Dates Of Visits: August 4 & 5, 2018
Locations: 470 Liberty Street Braintree MA, 390 Summer Street, Weymouth, MA
Hours: Open daily year round from sunrise to sunset. The entrance gates are open 9:00 AM to 7:00 PM (or sunset) during the summer, and 9:00 AM to 5:00 PM (or sunset) during the winter
Parking: There are two parking areas. The main parking area at the address listed for the park is in Braintree. There is another parking area in Weymouth as well.
From Weymouth, vehicle parking is available in the parking lot off Summer Street. From Braintree, vehicle parking is available in the upper lots near the park office, and the lower lots near the start of the bike path.
There are about 5 or 6 parking spots in front of the gate in the Braintree entrance. So you can park and enter the park before the gate is opened at that entrance.
Trail Size/Difficulty: 320 acres/easy difficulty
Highlights: wildlife, pond, easy trails, biking paths, benches, tents, benches, snow shoeing,cross country skiing,boating (non motorized), fishing
Website: Pond Meadow Park
Since 1976, Pond Meadow Park has been a source for fun, adventure and beauty for generations in the Braintree and Weymouth (MA) area.
Initially built as a flood control project for the Weymouth Landing area, Pond Meadow officially opened as a park in May of 1976. While the park has changed over the years, especially from its initial design as a flood prevention. But the dam is still there. In fact, you can actually walk along the dam.
There is beauty all around at Pond Meadow Park.
Benches with phrases on plaques attached to them for loved ones who have passed are located along the trails. They are located in peaceful areas at the park.

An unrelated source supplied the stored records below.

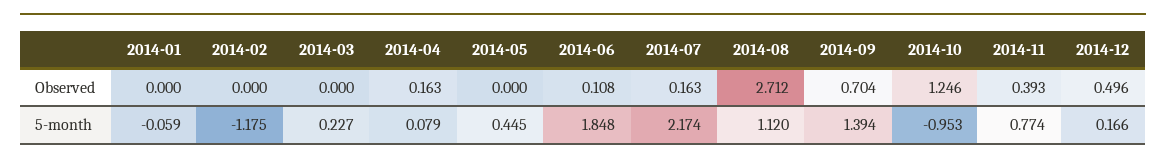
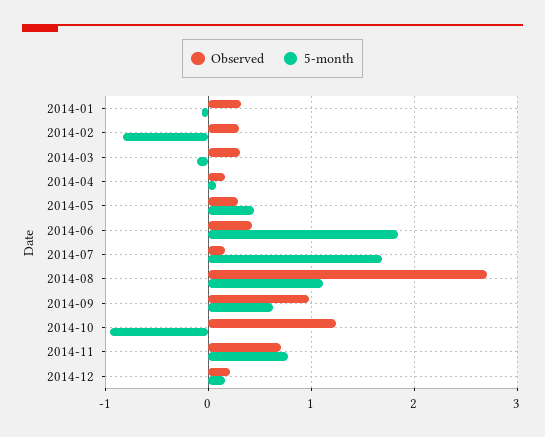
  {
    "Observed": {
-     "2014-01": 0,
+     "2014-01": 0.3,
-     "2014-02": 0,
+     "2014-02": 0.3,
-     "2014-03": 0,
+     "2014-03": 0.3,
      "2014-04": 0.163,
-     "2014-05": 0,
+     "2014-05": 0.3,
-     "2014-06": 0.108,
+     "2014-06": 0.4,
      "2014-07": 0.163,
      "2014-08": 2.712,
-     "2014-09": 0.704,
+     "2014-09": 1,
      "2014-10": 1.246,
-     "2014-11": 0.393,
+     "2014-11": 0.7,
-     "2014-12": 0.496
+     "2014-12": 0.2
    },
    "5-month": {
      "2014-01": -0.059,
-     "2014-02": -1.175,
+     "2014-02": -0.8,
-     "2014-03": 0.227,
+     "2014-03": -0.1,
      "2014-04": 0.079,
      "2014-05": 0.445,
      "2014-06": 1.848,
-     "2014-07": 2.174,
+     "2014-07": 1.7,
      "2014-08": 1.12,
-     "2014-09": 1.394,
+     "2014-09": 0.6,
      "2014-10": -0.953,
      "2014-11": 0.774,
      "2014-12": 0.166
    }
  }

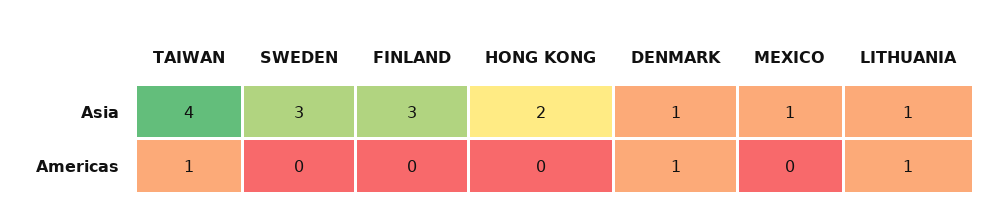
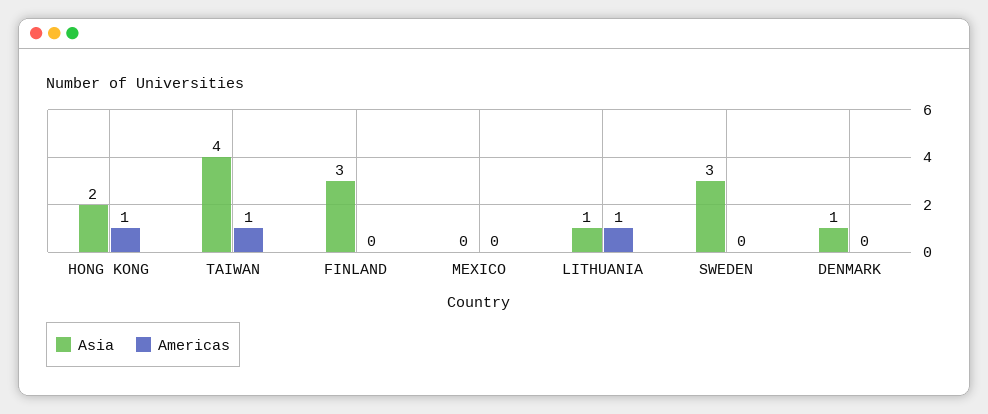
  {
    "Asia": {
      "TAIWAN": 4,
      "SWEDEN": 3,
      "FINLAND": 3,
      "HONG KONG": 2,
      "DENMARK": 1,
-     "MEXICO": 1,
+     "MEXICO": 0,
      "LITHUANIA": 1
    },
    "Americas": {
      "TAIWAN": 1,
      "SWEDEN": 0,
      "FINLAND": 0,
-     "HONG KONG": 0,
+     "HONG KONG": 1,
-     "DENMARK": 1,
+     "DENMARK": 0,
      "MEXICO": 0,
      "LITHUANIA": 1
    }
  }

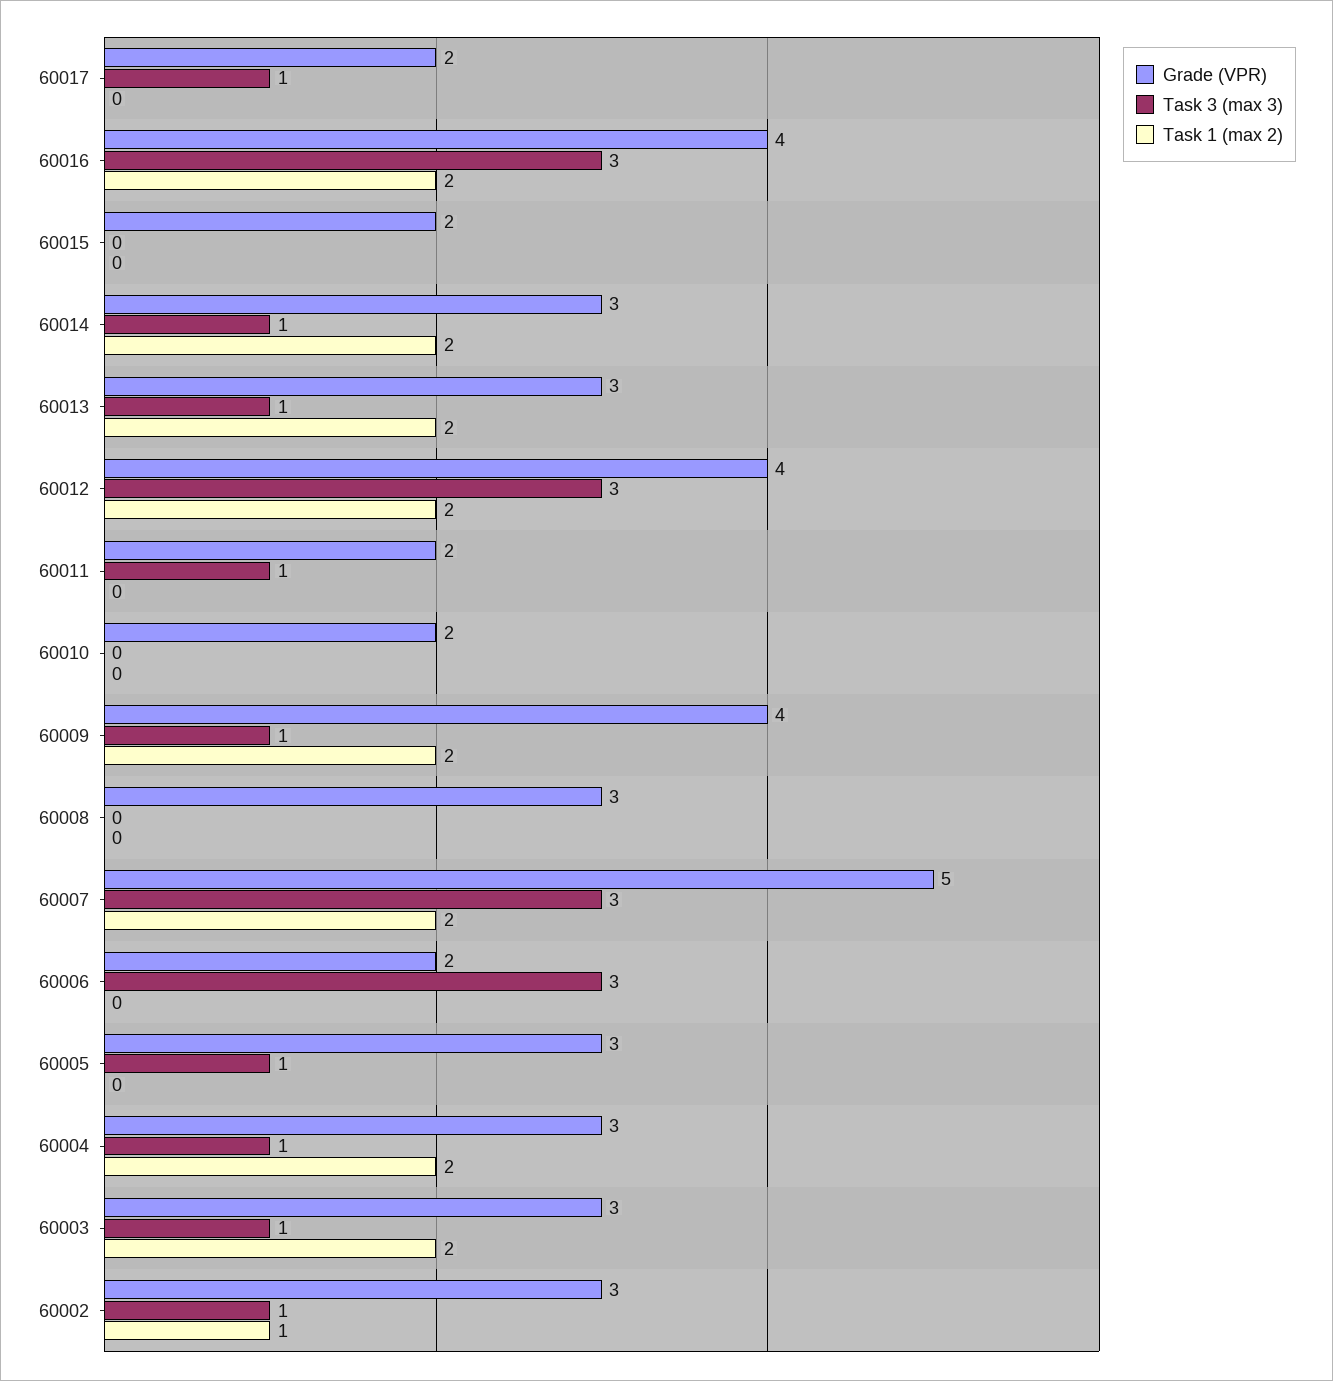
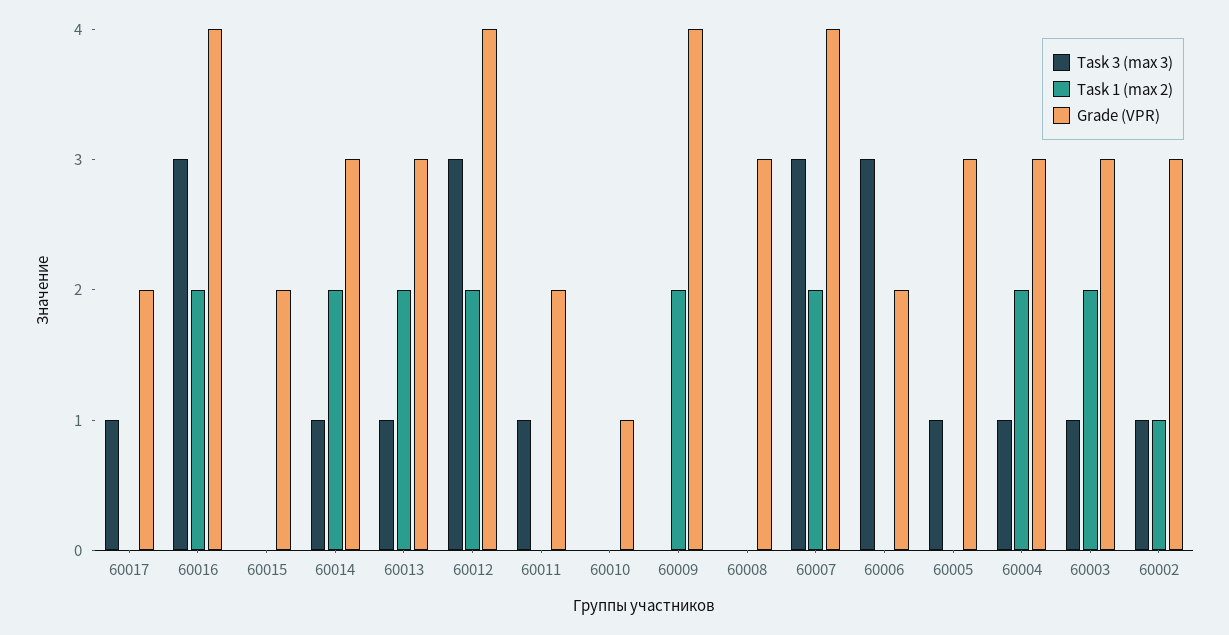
  {
    "Grade (VPR)": {
      "60017": 2,
      "60016": 4,
      "60015": 2,
      "60014": 3,
      "60013": 3,
      "60012": 4,
      "60011": 2,
-     "60010": 2,
+     "60010": 1,
      "60009": 4,
      "60008": 3,
-     "60007": 5,
+     "60007": 4,
      "60006": 2,
      "60005": 3,
      "60004": 3,
      "60003": 3,
      "60002": 3
    },
    "Task 3 (max 3)": {
      "60017": 1,
      "60016": 3,
      "60015": 0,
      "60014": 1,
      "60013": 1,
      "60012": 3,
      "60011": 1,
      "60010": 0,
-     "60009": 1,
+     "60009": 0,
      "60008": 0,
      "60007": 3,
      "60006": 3,
      "60005": 1,
      "60004": 1,
      "60003": 1,
      "60002": 1
    },
    "Task 1 (max 2)": {
      "60017": 0,
      "60016": 2,
      "60015": 0,
      "60014": 2,
      "60013": 2,
      "60012": 2,
      "60011": 0,
      "60010": 0,
      "60009": 2,
      "60008": 0,
      "60007": 2,
      "60006": 0,
      "60005": 0,
      "60004": 2,
      "60003": 2,
      "60002": 1
    }
  }

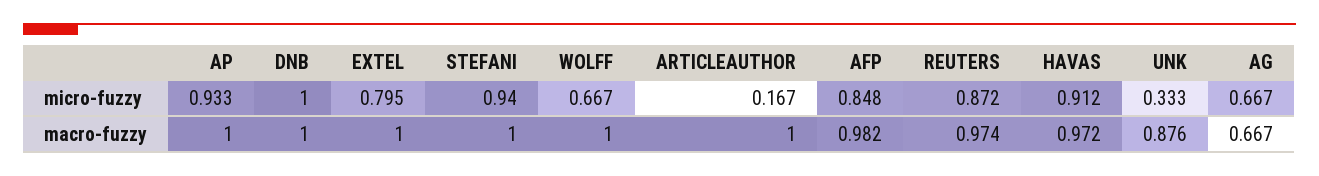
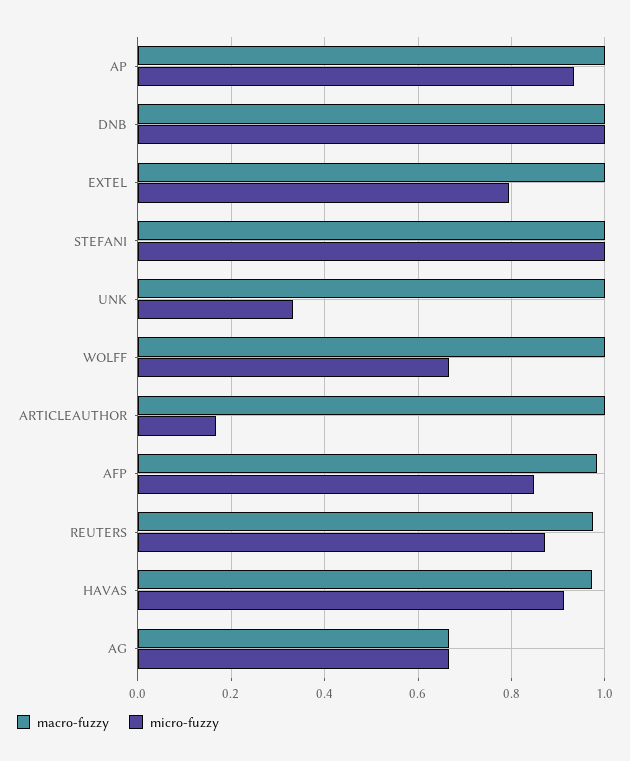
  {
    "micro-fuzzy": {
      "AP": 0.933,
      "DNB": 1,
      "EXTEL": 0.795,
-     "STEFANI": 0.94,
+     "STEFANI": 1,
      "WOLFF": 0.667,
      "ARTICLEAUTHOR": 0.167,
      "AFP": 0.848,
      "REUTERS": 0.872,
      "HAVAS": 0.912,
      "UNK": 0.333,
      "AG": 0.667
    },
    "macro-fuzzy": {
      "AP": 1,
      "DNB": 1,
      "EXTEL": 1,
      "STEFANI": 1,
      "WOLFF": 1,
      "ARTICLEAUTHOR": 1,
      "AFP": 0.982,
      "REUTERS": 0.974,
      "HAVAS": 0.972,
-     "UNK": 0.876,
+     "UNK": 1,
      "AG": 0.667
    }
  }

While I was hiking the trails and taking my photographs, I met this nice lady who had an interesting story about this park.
Dawn has been coming to this park ever since she was a kid. Her mom loved the park as well. She still comes to the park regularly for a hike and to look at a bench. It turns out the bench I was photographing and the plaque on it was dedicated to her mom.
She was kind enough to sit on the bench dedicated to her mother with her friend (possibly her significant other but I’m not one to assume) and her dog Toby, a 10 year old rescue Beagle. “Always In Our Hearts” and Dawn’s mother’s name are inscribed on the plaque on the bench. What a wonderful way to remember someone.
Along the trail near the entrance is a rock dedicated to Joseph D’Ambrosio, an avid cyclist and engineer who was instrumental in the development of the bike and walking trails at the park. So, next time you are cycling along the trails at Pond Meadow, don’t forget to thank Joseph!
There is an abundance of wildlife at Pond Meadow. During my visit I saw a swan,
A snake. This is the “non deadly” North Atlantic Water Snake but it also bears a striking similarity to the venomous Water Moccasin. They are both common to the New England area, although the North Atlantic Water Snake is more common. And they do look similar. So do be careful and don’t go trying to sneak up on them and photograph them. Oops.
You don’t see the frog? How about now?
How about now?
Don’t get too close to the other side of the pond, buddy.
And, of course some cute chipmunks, or this may very well be the same one in each photo for all I know.
A pretty butterfly
and, of course, there were also Canadian Geese and ducks at the park.
There were some other cute animals there as well. The trails at the park are easy with very few inclines for your dog to walk and play on (try the Ranger Trail if you do go). The dogs below had a wonderful time on the trails.
Lincoln is a one and a half year old Boxer.
Molly is a 2 year old mixed breed dog.
Oakley (on the left) is a 4 and a half month old Golden Retriever and Cooper (on the right) is a 6 month old Chocolate Labrador.